#### Document passage:
::::::::::

The following short program is obvious wrong (it's taken from the book "How Not
To Program In C++" by Steve Oualline, p.15):

int main()
{
    // An array for the squares
    int array[5];

    int i;  // Index into the array

    for (i = 1; i <= 5; ++i) {
        array[i] = i*i;
    }

    for (i = 1; i <= 5; ++i) {
        std::cout << i << " squared is " <<
            array[i] << '\n';
    }
    return (0);
}

But the program gives the (correct) result:
1 squared is 1
2 squared is 4
3 squared is 9
4 squared is 16
5 squared is 25

when run in Eclipse with cygwin?

One possible effect of undefined behavior is producing the expected result. That's why it's so difficult to explain to someone whose program is working that it's broken and wrong.

You say obviously wrong. In what way? Does the book describe why this is considered bad (or undefined) behavior?

You say obviously wrong. In what way?

It is obviously wrong, and undefined, though I'm not sure the book specifies "undefined". Look at the size of the array, then look at the loops.

::::::::::

#### Task list:
A - Please repeat the C++ squares passage between "You say obviously wrong. In what way? Does" and "at the loops.", inclusive, switching "loops" to "for loops".
B - According to the C++ squares passage, which book and page is the program taken from?

#### Dataset rows:
::::::::::

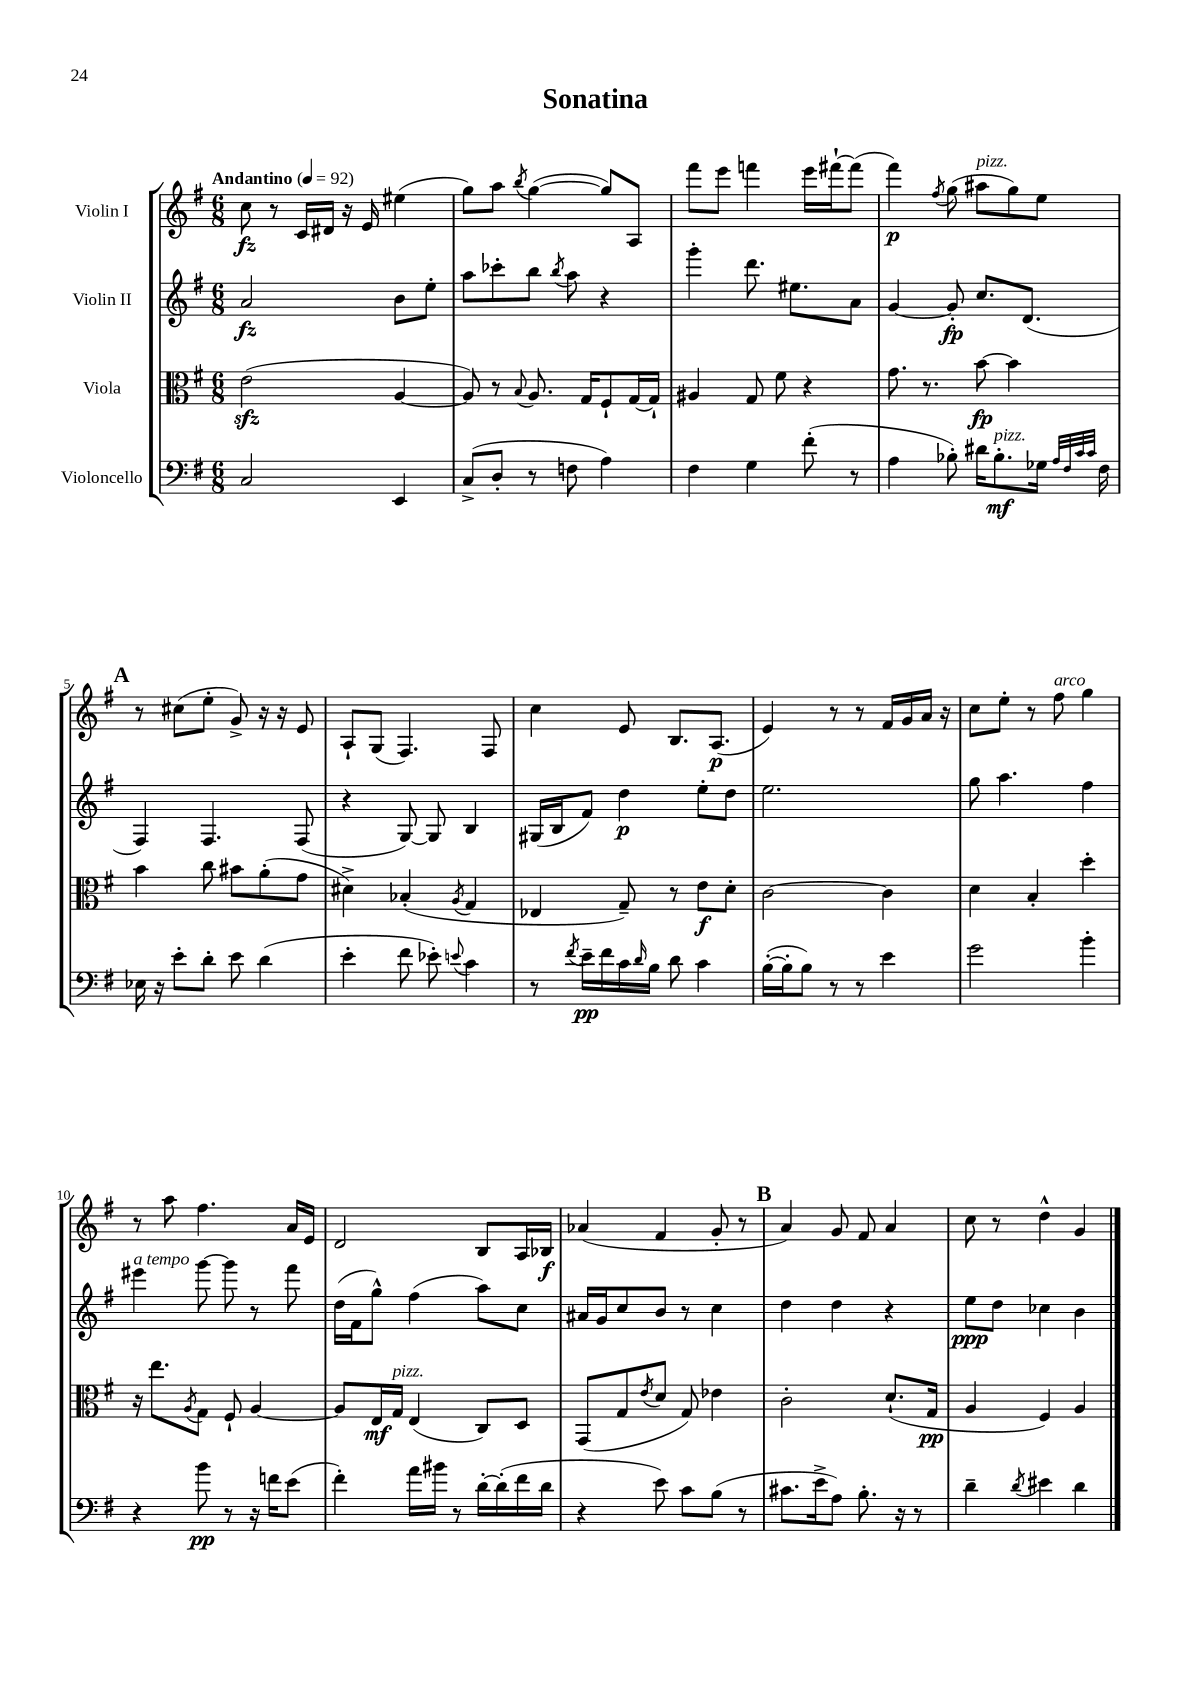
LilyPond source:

::::::::::

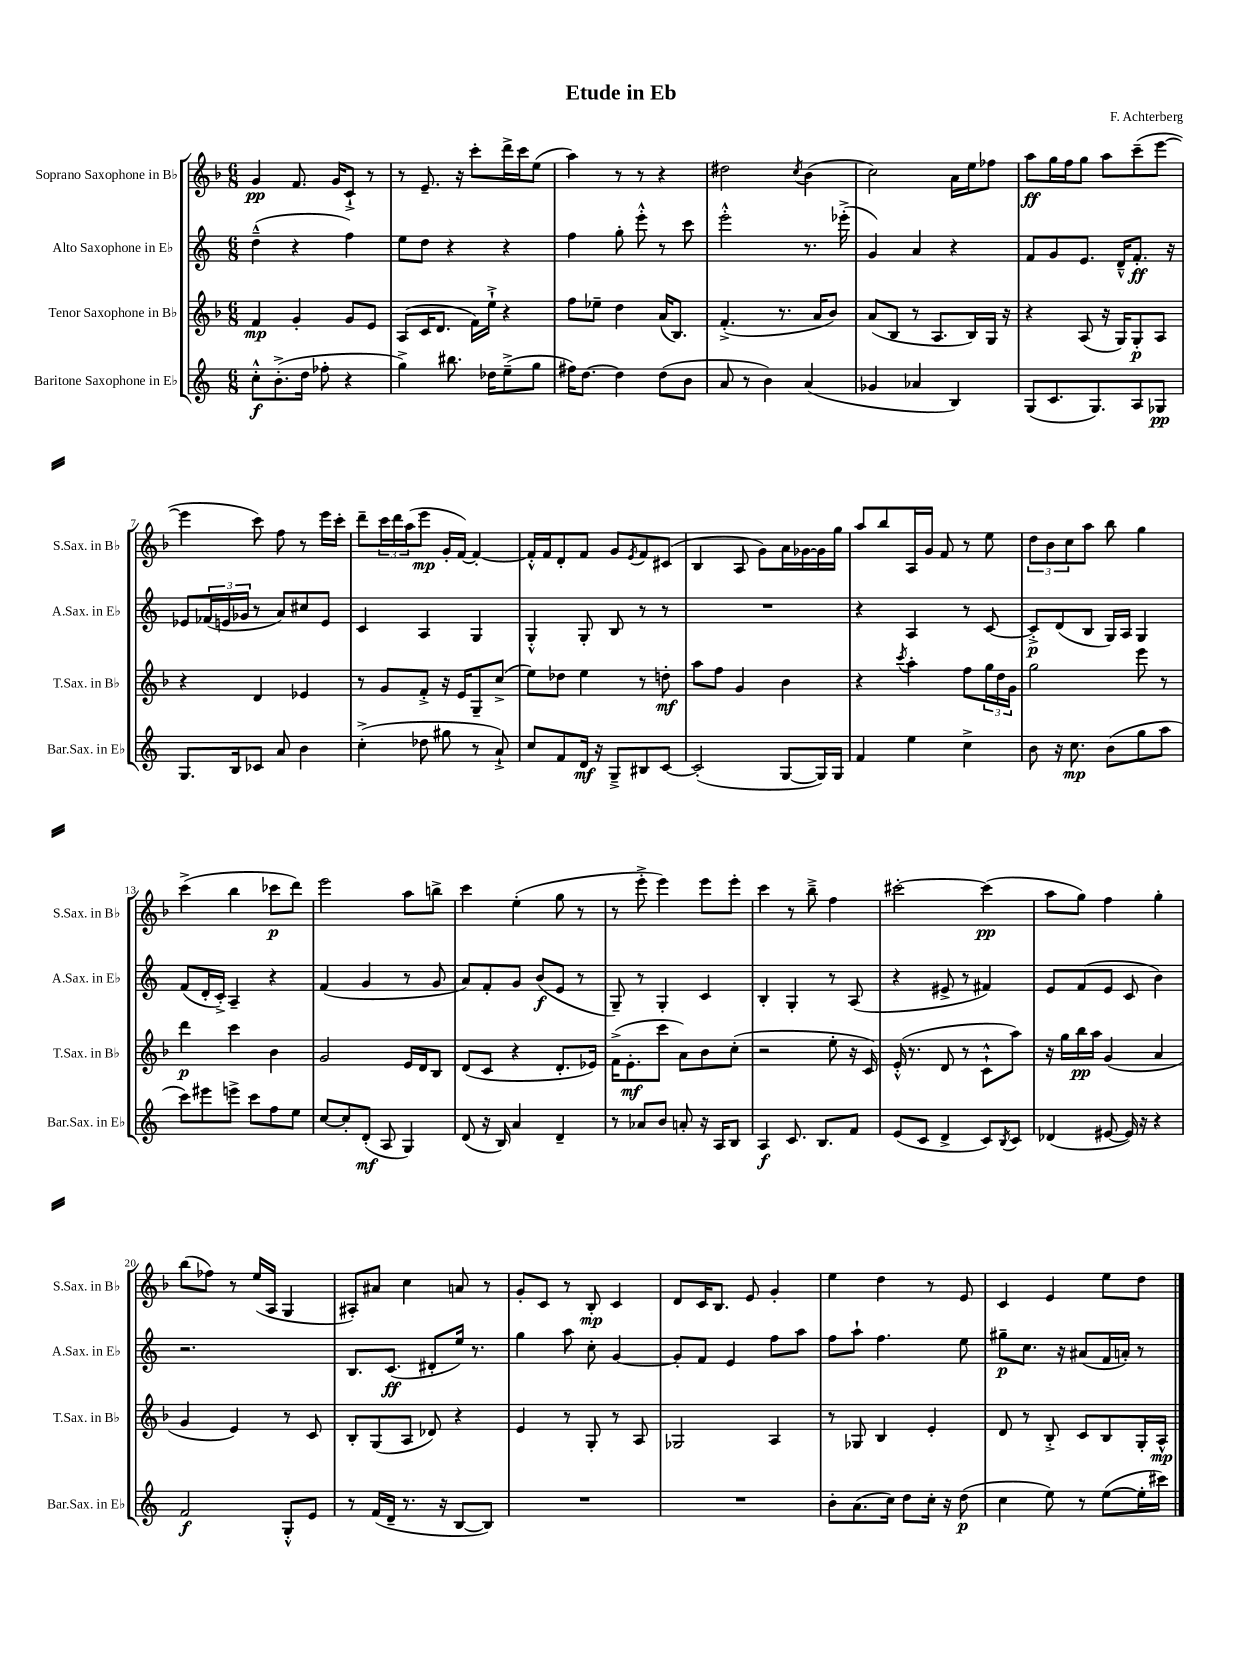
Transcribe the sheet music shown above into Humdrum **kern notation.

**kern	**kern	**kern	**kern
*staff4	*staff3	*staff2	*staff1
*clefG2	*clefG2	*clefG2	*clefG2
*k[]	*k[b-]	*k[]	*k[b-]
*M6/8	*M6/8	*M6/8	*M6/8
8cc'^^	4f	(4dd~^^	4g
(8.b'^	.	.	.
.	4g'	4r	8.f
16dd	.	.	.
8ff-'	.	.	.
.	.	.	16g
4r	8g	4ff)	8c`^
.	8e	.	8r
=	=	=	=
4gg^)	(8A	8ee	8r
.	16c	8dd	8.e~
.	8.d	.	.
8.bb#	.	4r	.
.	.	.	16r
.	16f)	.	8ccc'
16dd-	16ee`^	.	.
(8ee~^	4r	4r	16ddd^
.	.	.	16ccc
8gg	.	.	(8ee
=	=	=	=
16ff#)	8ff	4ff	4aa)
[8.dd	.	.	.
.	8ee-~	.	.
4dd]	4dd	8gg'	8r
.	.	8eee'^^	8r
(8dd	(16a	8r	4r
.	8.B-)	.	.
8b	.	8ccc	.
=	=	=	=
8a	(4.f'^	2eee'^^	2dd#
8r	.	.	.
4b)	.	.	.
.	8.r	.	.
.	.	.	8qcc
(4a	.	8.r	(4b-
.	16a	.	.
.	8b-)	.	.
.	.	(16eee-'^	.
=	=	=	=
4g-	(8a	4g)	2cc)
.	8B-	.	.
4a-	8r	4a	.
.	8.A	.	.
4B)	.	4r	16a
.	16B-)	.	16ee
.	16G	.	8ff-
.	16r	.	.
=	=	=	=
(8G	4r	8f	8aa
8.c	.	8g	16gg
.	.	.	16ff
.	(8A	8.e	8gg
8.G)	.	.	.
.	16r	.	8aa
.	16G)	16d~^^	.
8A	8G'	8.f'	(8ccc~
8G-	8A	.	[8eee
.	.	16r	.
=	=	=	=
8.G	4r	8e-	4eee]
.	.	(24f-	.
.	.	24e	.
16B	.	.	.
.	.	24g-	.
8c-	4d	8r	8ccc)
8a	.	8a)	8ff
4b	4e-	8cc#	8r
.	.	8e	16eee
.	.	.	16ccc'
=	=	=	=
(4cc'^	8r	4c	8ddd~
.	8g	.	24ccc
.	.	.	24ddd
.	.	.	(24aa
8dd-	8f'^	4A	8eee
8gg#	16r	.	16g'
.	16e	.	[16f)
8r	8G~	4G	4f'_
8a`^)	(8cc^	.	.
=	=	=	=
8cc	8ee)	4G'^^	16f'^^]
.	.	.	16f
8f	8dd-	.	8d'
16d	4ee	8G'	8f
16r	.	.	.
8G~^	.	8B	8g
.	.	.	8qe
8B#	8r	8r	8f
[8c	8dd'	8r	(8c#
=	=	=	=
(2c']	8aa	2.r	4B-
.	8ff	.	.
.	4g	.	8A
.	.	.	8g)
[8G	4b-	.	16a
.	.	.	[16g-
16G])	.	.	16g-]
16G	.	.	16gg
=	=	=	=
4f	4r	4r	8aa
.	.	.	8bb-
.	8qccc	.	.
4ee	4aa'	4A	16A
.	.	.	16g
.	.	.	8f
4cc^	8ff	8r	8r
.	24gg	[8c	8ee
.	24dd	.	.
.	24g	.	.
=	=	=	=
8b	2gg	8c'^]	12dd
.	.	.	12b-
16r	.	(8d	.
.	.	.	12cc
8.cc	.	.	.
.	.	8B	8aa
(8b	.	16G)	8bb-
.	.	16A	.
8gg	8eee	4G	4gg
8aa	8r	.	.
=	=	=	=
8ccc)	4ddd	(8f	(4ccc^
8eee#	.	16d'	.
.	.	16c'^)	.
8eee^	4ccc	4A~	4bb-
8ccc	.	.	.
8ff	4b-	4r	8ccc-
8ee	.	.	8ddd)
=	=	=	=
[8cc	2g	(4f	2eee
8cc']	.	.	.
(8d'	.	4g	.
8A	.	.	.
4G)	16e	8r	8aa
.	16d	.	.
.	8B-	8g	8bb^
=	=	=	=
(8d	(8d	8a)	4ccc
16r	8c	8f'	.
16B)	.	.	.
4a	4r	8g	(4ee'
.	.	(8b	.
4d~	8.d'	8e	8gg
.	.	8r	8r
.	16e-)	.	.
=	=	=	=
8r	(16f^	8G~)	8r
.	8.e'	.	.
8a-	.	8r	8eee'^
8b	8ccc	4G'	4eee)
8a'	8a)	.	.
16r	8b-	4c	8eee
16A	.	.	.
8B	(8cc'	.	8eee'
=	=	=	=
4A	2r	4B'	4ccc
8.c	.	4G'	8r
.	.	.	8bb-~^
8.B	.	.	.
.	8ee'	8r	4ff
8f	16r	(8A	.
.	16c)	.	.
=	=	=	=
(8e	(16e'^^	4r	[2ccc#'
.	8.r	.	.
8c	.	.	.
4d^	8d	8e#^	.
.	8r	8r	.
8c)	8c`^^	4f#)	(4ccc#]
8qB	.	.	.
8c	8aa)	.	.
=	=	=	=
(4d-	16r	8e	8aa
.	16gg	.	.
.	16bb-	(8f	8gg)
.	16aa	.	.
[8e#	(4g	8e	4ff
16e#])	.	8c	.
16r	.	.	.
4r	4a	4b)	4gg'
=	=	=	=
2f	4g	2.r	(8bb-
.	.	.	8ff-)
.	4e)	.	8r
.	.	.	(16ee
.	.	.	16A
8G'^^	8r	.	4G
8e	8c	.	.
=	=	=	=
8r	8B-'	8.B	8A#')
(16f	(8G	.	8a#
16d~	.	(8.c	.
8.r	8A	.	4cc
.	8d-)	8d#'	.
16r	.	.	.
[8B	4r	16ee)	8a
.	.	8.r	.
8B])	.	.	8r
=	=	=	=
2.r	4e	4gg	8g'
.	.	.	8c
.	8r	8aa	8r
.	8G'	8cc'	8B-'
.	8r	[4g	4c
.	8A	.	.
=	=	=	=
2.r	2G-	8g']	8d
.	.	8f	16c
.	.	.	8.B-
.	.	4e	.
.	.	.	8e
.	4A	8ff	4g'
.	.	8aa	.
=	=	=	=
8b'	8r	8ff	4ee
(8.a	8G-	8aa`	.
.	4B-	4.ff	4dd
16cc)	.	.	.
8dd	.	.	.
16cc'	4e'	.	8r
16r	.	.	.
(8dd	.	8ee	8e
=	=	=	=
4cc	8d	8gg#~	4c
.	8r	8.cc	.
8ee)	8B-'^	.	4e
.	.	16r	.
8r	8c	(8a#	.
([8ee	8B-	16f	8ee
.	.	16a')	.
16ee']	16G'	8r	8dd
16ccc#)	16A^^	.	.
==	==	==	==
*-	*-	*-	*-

::::::::::

#### In response:
A -
You say obviously wrong. In what way? Does the book describe why this is considered bad (or undefined) behavior?

You say obviously wrong. In what way?

It is obviously wrong, and undefined, though I'm not sure the book specifies "undefined". Look at the size of the array, then look at the for loops.

B - "How Not To Program In C++" by Steve Oualline, page 15.